### 任务目标 a
请把下方带分类标注的图像清单中的各行输出为编号列表，空行不计，图片不要放进答案。

### 选文
POJ 1279 Art Gallery(半平面交)
题目链接:http://poj.org/problem?id=1279
题意:求多边形的核。
思路:枚举每条边,对于其他的点若在这条边的左侧则加入;其他的边与这条边相交则将交点加入。
struct point
{
double x,y;
point(){}
point(double _x,double _y)
{
x=_x;
y=_y;
}
void read()
{
RD(x,y);
}
void output()
{
printf("(%.2lf %.2lf)",x,y);
}
point operator+(point a)
{
return point(x+a.x,y+a.y);
}
point operator-(point a)
{
return point(x-a.x,y-a.y);
}
double operator*(point a)
{
return x*a.y-y*a.x;
}
point operator*(double t)
{
return point(x*t,y*t);
}
point operator/(double t)
{
return point(x/t,y/t);
}
};
point a[N],b[N];
int n,m,C;
int DB(double x)
{
if(x>1e-10) return 1;
if(x<-1e-10) return -1;
return 0;
}
double cross(point a,point b,point t)
{
return point(b-a)*point(t-a);
}
double getArea(point p[],int n)
{
double ans=0;
int i;
p[n]=p[0];
FOR0(i,n) ans+=p[i]*p[i+1];
return ans/2;
}
point getCross(point a,point b,point p,point q)
{
double s1=(a-p)*(b-p);
double s2=(b-q)*(a-q);
double t=s1+s2;
return (p*s2+q*s1)/(s1+s2);
}
void getCore(point a[],int n,point b[],int &m)

### 所给数据

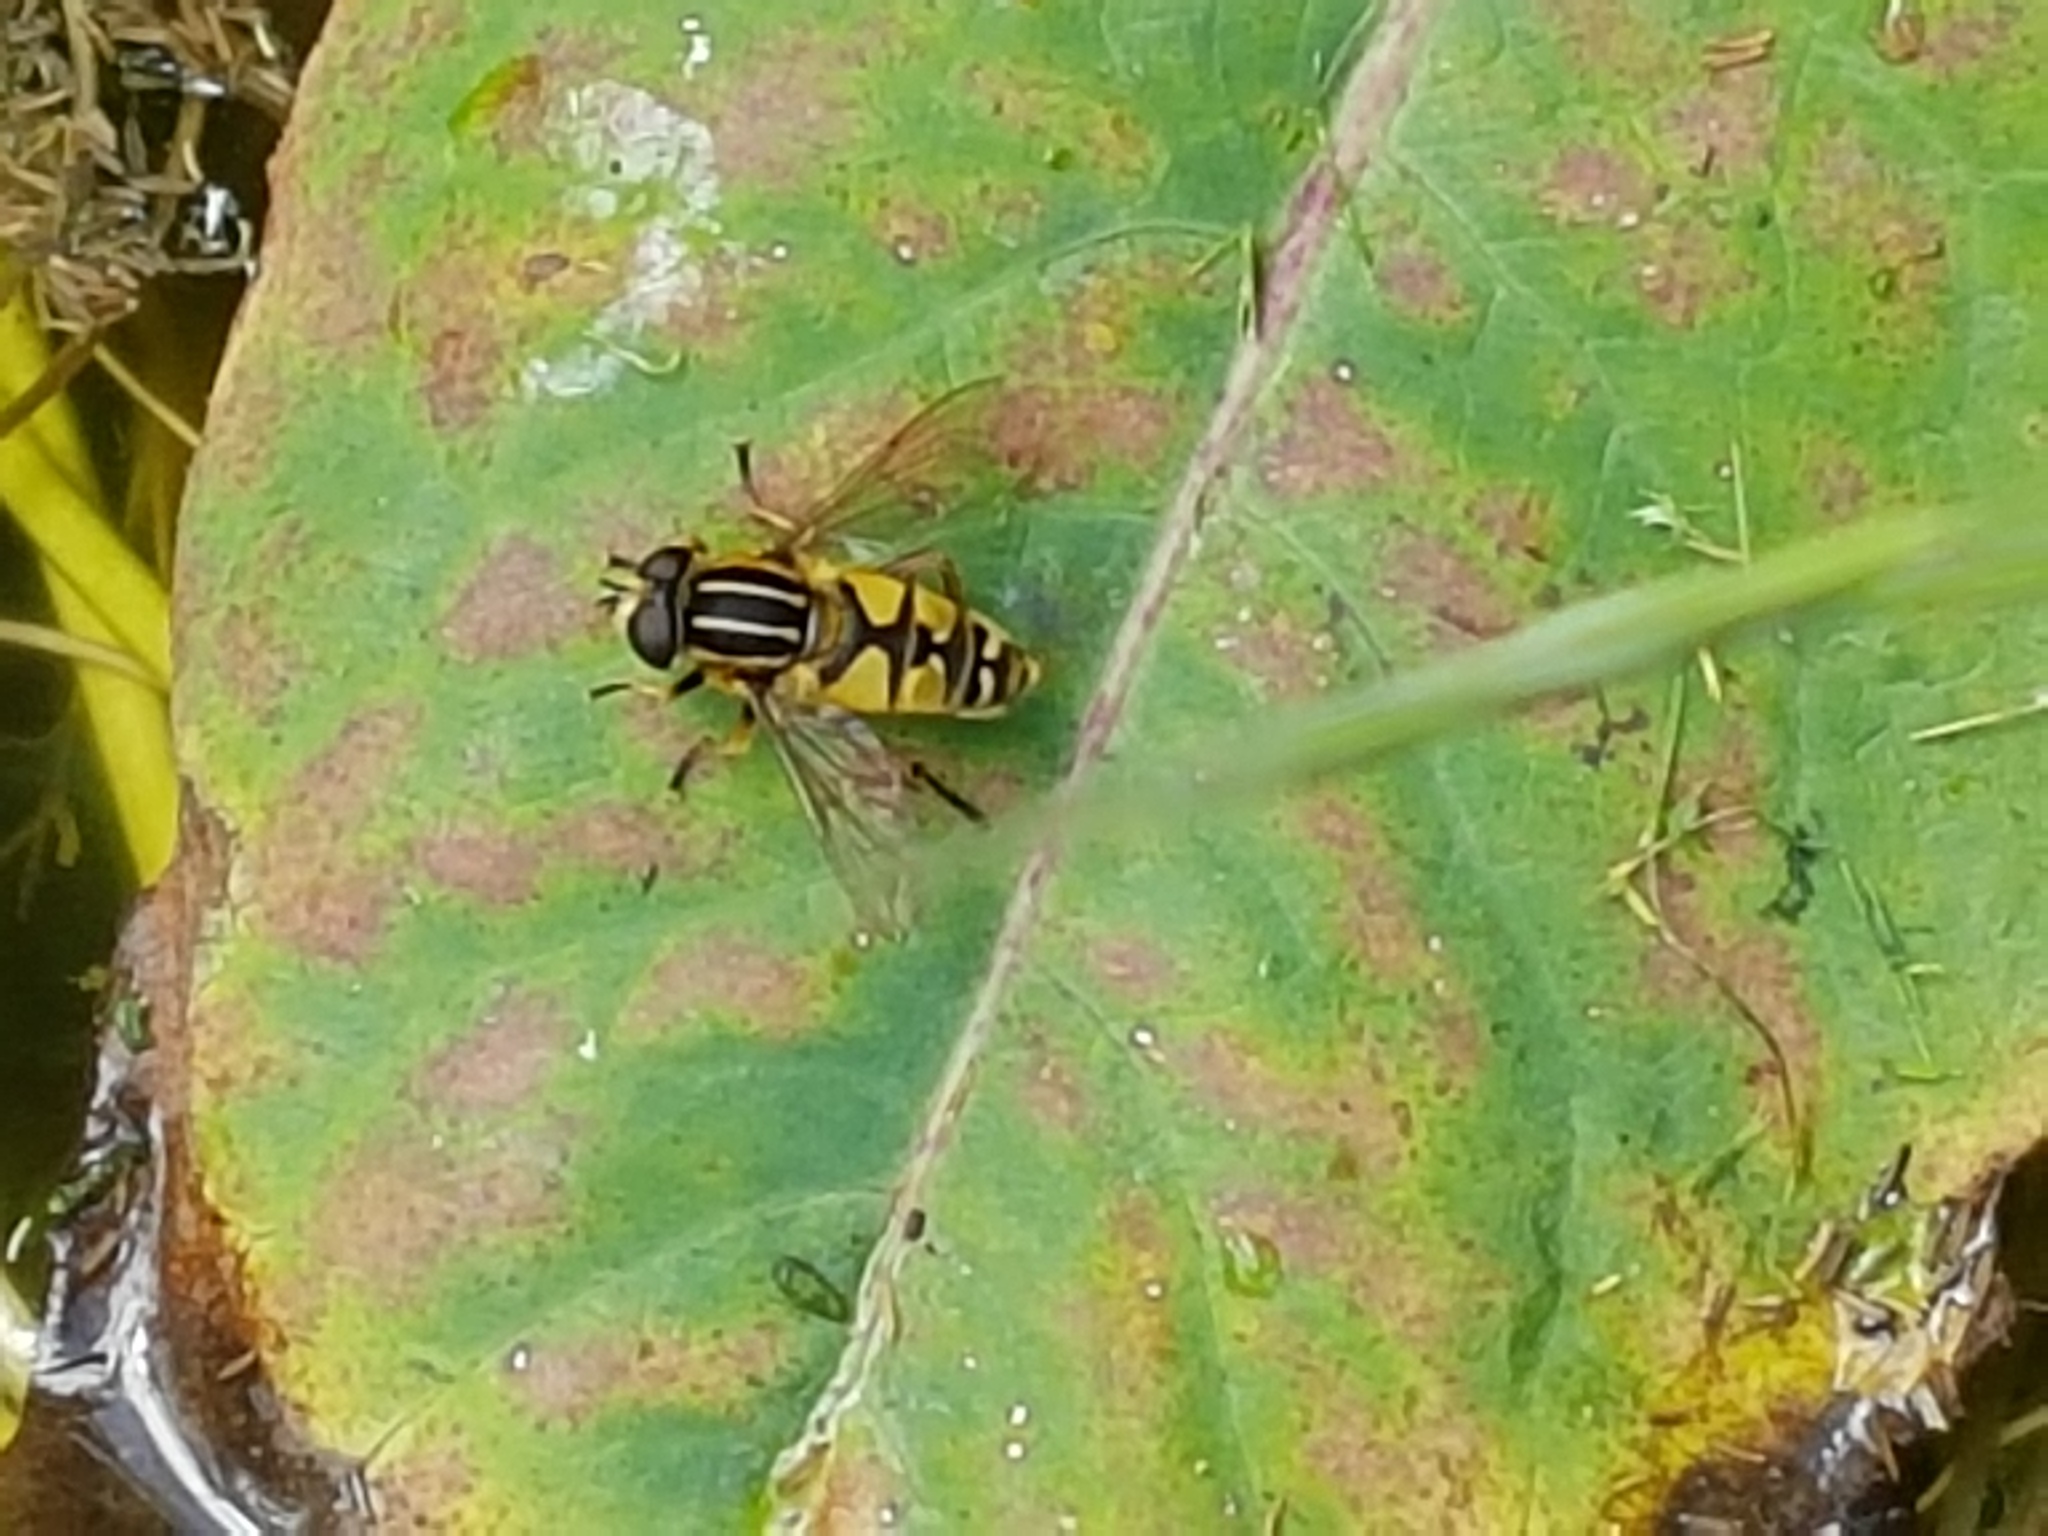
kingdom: Animalia
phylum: Arthropoda
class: Insecta
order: Diptera
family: Syrphidae
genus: Helophilus
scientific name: Helophilus trivittatus
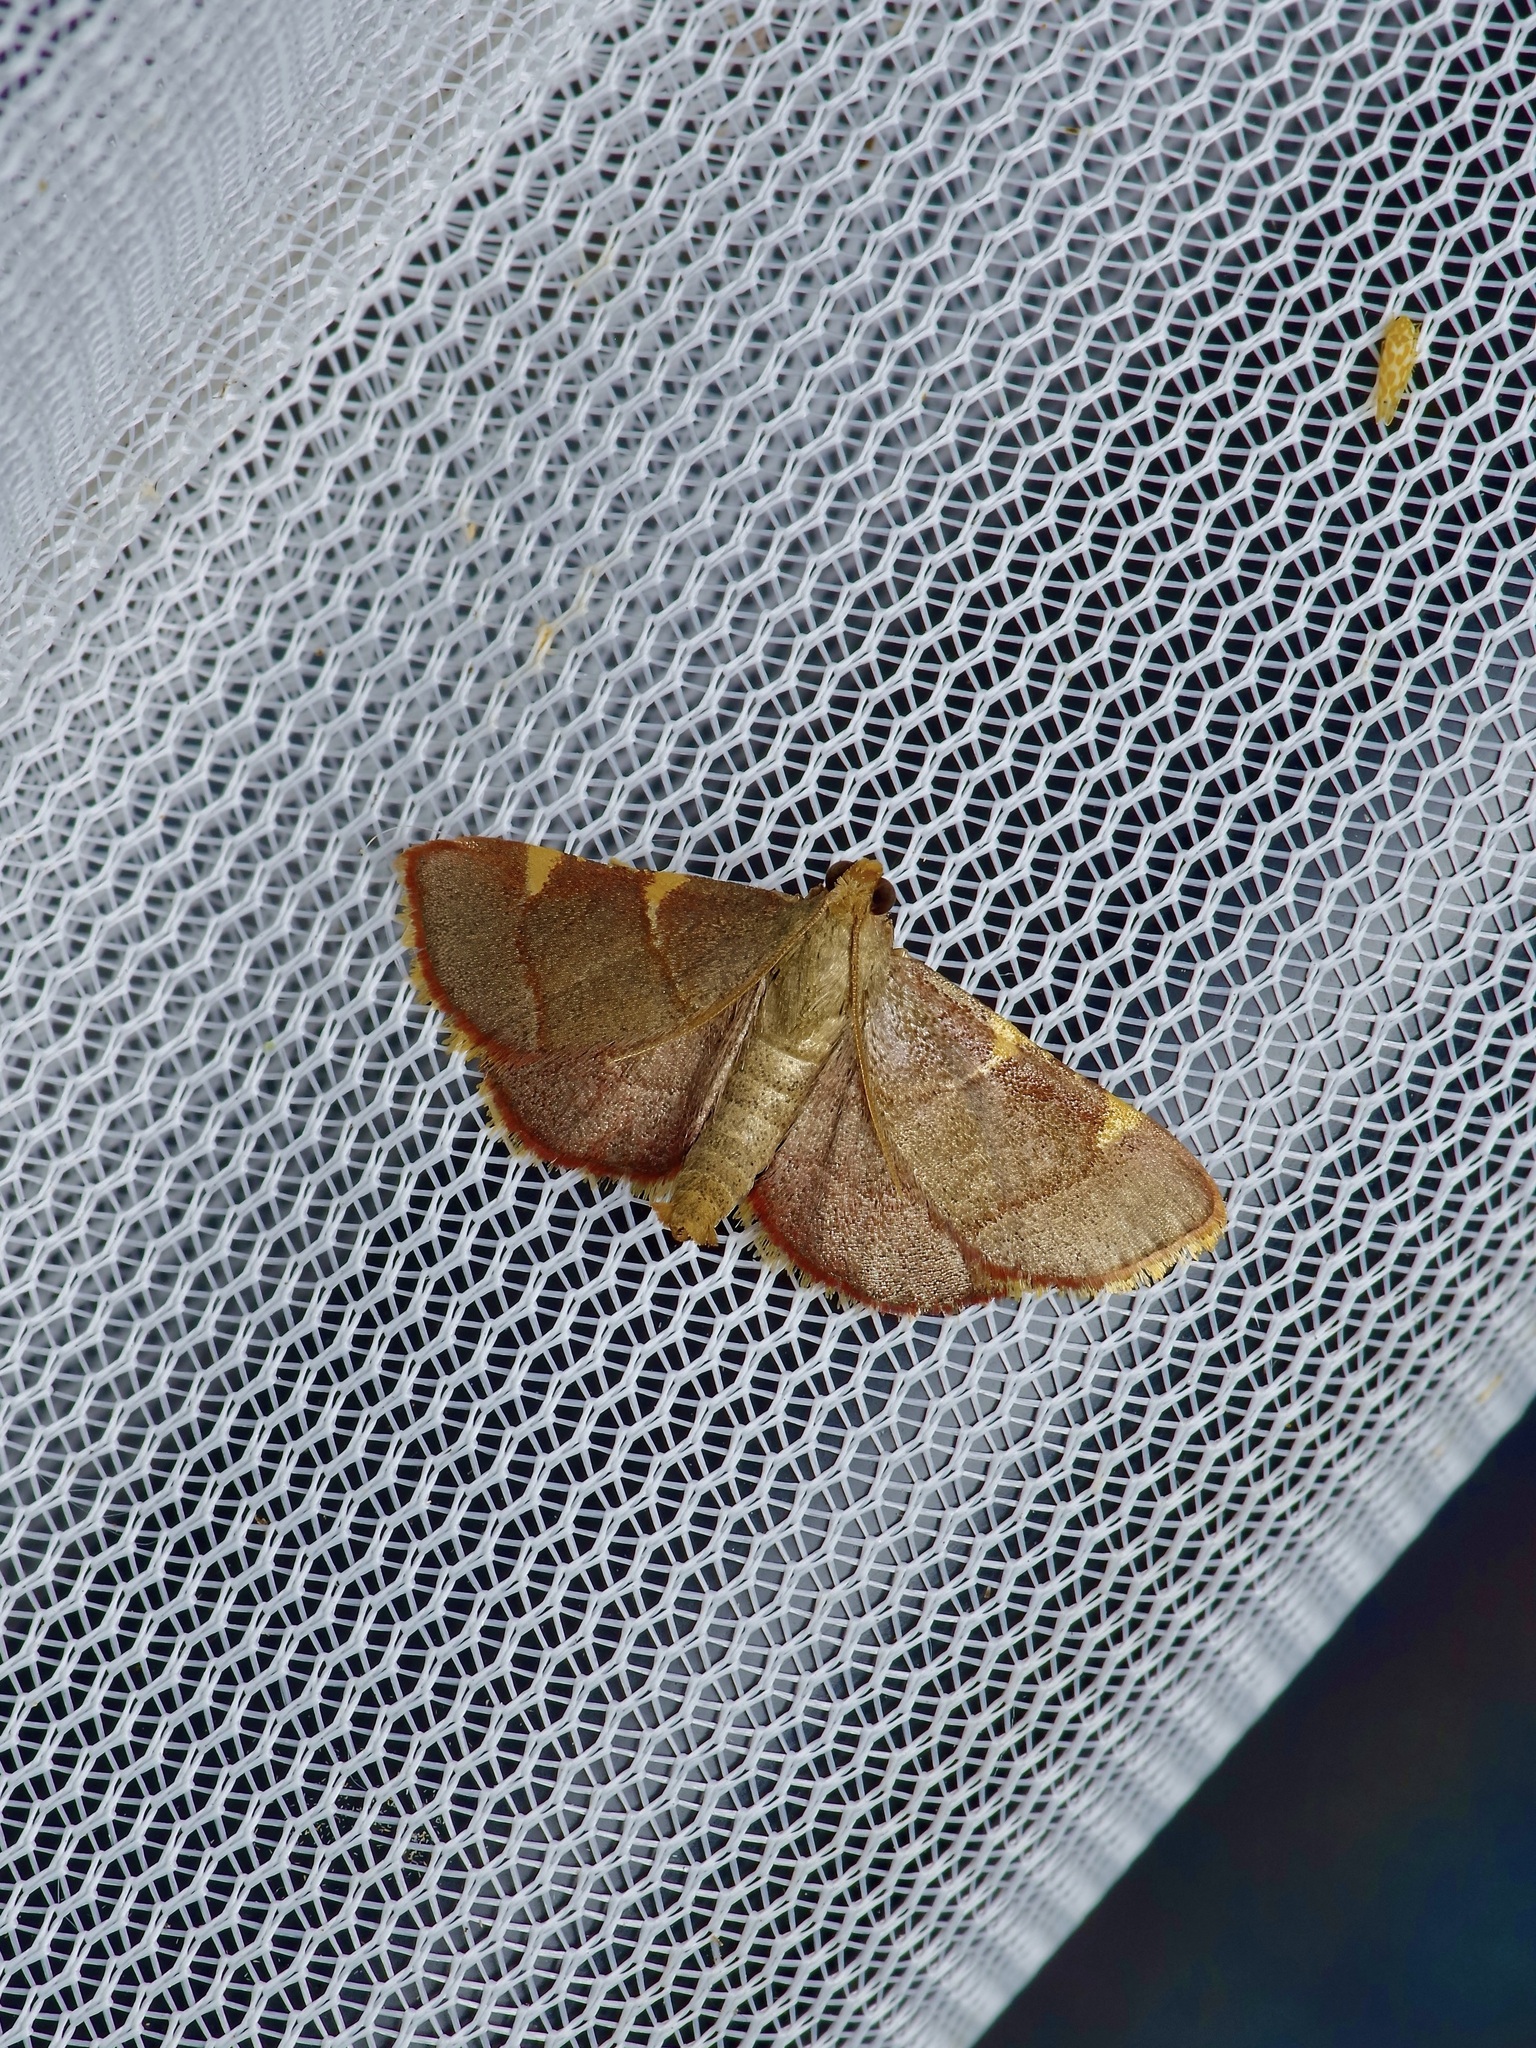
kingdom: Animalia
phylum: Arthropoda
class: Insecta
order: Lepidoptera
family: Pyralidae
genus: Hypsopygia
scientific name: Hypsopygia olinalis
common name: Yellow-fringed dolichomia moth
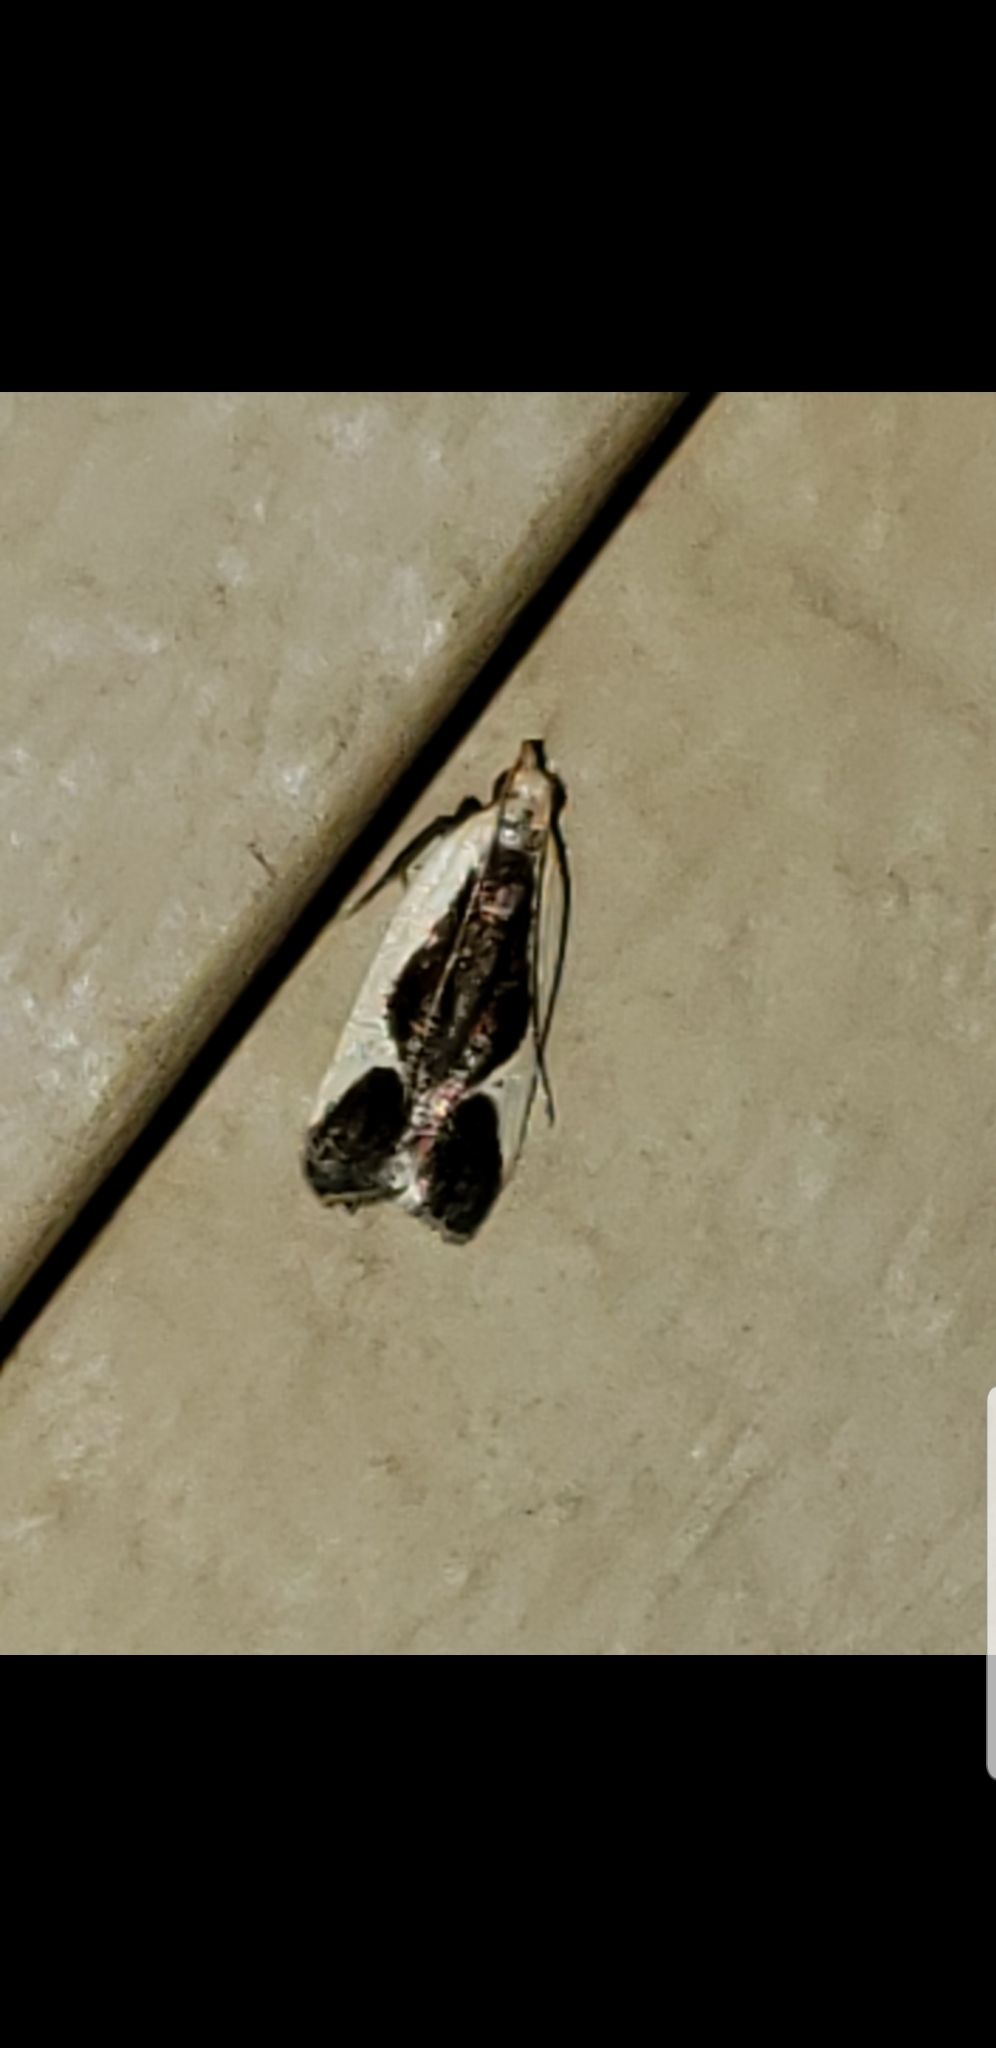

### 任务目标 b
将选文中的句子"思路:枚举每条边,对于其他的点若在这条边的左侧则加入;其他的边与这条边相交则将交点加入。"译成英文。

### 书面回答 a
1. kingdom: Animalia
2. phylum: Arthropoda
3. class: Insecta
4. order: Diptera
5. family: Syrphidae
6. genus: Helophilus
7. scientific name: Helophilus trivittatus
8. kingdom: Animalia
9. phylum: Arthropoda
10. class: Insecta
11. order: Lepidoptera
12. family: Pyralidae
13. genus: Hypsopygia
14. scientific name: Hypsopygia olinalis
15. common name: Yellow-fringed dolichomia moth

### 书面回答 b
Approach: enumerate each edge; for the other points, add a point if it lies to the left of this edge; if another edge intersects this edge, add the intersection point.